## Task description
A verbatim transcript of the data below is required, images omitted.

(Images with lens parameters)

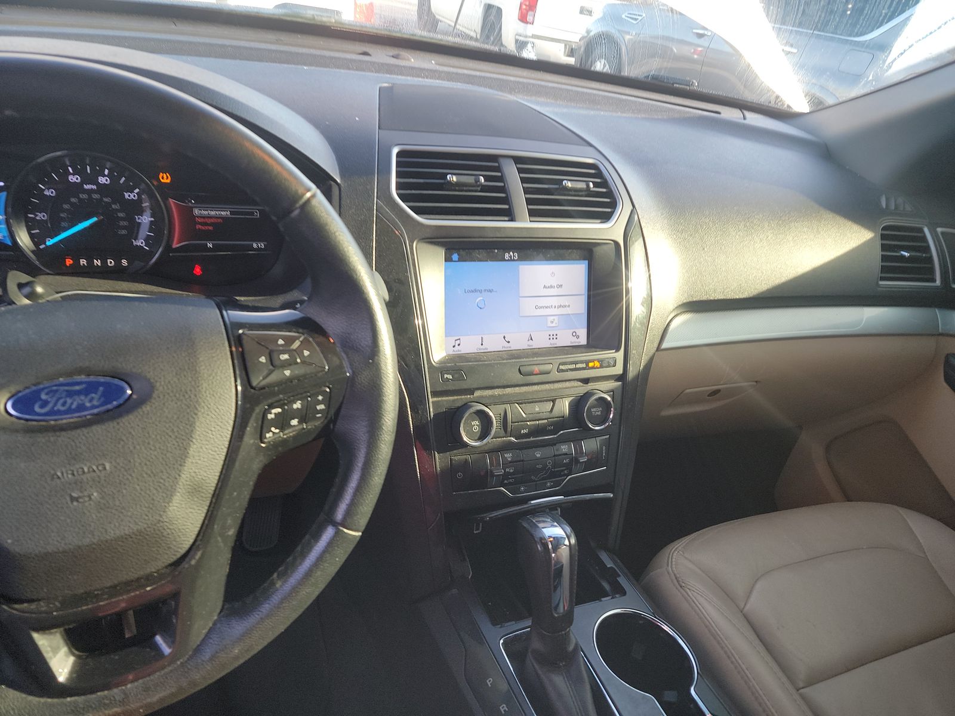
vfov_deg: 56.8
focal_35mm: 24
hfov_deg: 71.6
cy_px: 358
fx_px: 662
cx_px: 478
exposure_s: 1/59
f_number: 1.8
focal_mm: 6.7
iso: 78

## Written response
vfov_deg: 56.8
focal_35mm: 24
hfov_deg: 71.6
cy_px: 358
fx_px: 662
cx_px: 478
exposure_s: 1/59
f_number: 1.8
focal_mm: 6.7
iso: 78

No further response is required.